Appeal by the defendant from (1) a judgment of the Supreme Court, Kings County (Wade, J.), rendered November 12, 1998, convicting him of criminal sale of a controlled substance in the third degree and criminal possession of a controlled substance in the third degree (two counts), upon a jury verdict, and imposing sentence, and (2) a purported judgment of the same court rendered January 26, 1999.
David W. Windley, Brooklyn, N.Y., for appellant.
Charles J. Hynes, District Attorney, Brooklyn, N.Y. (Leonard Joblove, Sholom J. Twersky, and Diana Villanueva of counsel), for respondent.
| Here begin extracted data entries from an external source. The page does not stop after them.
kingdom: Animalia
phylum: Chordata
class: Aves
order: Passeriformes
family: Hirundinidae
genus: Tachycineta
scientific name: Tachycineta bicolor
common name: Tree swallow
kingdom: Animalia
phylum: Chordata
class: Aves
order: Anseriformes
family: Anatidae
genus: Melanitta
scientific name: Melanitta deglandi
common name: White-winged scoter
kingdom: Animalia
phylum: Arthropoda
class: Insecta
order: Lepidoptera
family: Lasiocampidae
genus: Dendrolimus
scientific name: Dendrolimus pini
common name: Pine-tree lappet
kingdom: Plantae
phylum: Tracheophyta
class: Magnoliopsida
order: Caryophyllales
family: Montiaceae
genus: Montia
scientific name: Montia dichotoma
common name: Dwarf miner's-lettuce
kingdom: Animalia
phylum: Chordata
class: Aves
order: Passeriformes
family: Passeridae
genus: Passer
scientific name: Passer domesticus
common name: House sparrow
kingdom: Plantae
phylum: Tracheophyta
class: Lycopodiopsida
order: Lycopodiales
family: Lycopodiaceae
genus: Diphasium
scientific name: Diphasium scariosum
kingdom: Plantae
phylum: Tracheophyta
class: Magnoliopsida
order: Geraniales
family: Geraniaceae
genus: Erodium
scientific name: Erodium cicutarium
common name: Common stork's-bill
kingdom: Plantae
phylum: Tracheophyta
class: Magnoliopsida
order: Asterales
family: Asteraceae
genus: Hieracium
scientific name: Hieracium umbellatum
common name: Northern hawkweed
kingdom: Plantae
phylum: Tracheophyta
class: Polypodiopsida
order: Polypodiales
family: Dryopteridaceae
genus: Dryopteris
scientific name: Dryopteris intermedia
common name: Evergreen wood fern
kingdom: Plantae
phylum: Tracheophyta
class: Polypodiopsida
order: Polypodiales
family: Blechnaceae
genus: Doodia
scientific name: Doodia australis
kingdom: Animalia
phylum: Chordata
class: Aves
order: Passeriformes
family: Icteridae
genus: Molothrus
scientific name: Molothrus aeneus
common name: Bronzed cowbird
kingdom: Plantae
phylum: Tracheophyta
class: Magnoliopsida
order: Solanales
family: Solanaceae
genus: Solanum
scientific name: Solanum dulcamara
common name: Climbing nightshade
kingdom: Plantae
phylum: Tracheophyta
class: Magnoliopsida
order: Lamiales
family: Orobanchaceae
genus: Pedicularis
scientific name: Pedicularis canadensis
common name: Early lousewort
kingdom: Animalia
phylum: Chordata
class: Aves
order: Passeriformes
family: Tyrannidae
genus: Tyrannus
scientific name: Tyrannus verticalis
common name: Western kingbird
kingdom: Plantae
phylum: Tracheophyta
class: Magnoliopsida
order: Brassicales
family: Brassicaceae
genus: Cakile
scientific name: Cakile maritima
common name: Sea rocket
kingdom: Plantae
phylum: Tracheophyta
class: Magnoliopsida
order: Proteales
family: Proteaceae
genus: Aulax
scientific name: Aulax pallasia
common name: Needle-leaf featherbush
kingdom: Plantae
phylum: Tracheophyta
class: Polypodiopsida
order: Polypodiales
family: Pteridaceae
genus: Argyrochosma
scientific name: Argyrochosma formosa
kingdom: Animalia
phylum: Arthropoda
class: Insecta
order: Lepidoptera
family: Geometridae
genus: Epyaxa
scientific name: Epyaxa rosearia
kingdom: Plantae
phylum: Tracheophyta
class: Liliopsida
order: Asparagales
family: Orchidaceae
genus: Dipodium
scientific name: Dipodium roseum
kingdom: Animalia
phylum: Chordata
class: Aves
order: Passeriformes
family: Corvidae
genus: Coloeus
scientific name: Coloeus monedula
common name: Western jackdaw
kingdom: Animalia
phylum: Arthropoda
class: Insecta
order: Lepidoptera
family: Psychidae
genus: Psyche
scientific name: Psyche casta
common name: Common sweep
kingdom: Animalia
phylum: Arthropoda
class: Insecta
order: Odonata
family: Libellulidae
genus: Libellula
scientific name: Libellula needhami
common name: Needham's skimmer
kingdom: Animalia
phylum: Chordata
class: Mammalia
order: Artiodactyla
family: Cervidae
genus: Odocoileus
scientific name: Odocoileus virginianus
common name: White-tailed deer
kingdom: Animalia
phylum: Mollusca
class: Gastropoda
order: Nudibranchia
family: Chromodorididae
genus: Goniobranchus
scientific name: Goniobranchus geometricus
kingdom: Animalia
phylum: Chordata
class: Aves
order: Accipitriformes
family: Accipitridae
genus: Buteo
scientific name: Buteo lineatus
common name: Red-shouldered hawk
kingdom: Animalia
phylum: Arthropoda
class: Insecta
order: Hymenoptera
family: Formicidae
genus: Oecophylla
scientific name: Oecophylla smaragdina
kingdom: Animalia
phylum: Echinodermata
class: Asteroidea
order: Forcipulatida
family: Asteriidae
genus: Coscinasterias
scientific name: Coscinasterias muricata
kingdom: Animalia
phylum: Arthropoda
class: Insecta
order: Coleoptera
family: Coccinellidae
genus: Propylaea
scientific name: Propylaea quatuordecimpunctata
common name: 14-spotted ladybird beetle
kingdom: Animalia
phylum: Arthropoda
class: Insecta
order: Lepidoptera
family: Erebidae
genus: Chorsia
Before: BRACKEN, ACTING P.J., O'BRIEN, FLORIO and SCHMIDT, JJ., concur.
DECISION ORDER
ORDERED that the appeal from the purported judgment is dismissed; and it is further,
ORDERED that the judgment is affirmed.
The appeal from the purported judgment must be dismissed, as the purported judgment is nothing more than a proceeding to cause the judgment rendered on November 12, 1998, to be brought to execution (see, People v. Sanchez, ___ A.D.2d ___; [2d Dept., Dec. 4, 2000]; People v. DeVillar, 264 A.D.2d 528).
Contrary to the defendant's contention, the trial court providently exercised its discretion in refusing to provide him with an advance ruling as to whether his testimony would "open the door" and permit the People to question him about a pending drug charge (see, People v. Ardito, 231 A.D.2d 116; see also, People v. Betts, 70 N.Y.2d 289, 295).
The trial court properly amended counts 12 and 13 of the indictment pursuant to CPL 200.70(1) at the close of the People's case to reflect the Grand Jury's intention to indict the defendant for possession of heroin instead of cocaine. The amendment did not change the theory of the prosecution, and the defendant was not prejudiced in any way by the amendment (see, People v. DeSanto, 217 A.D.2d 636; People v. Acevedo, 215 A.D.2d 115; People v. Heaton, 59 A.D.2d 704).
The defendant's remaining contentions are without merit.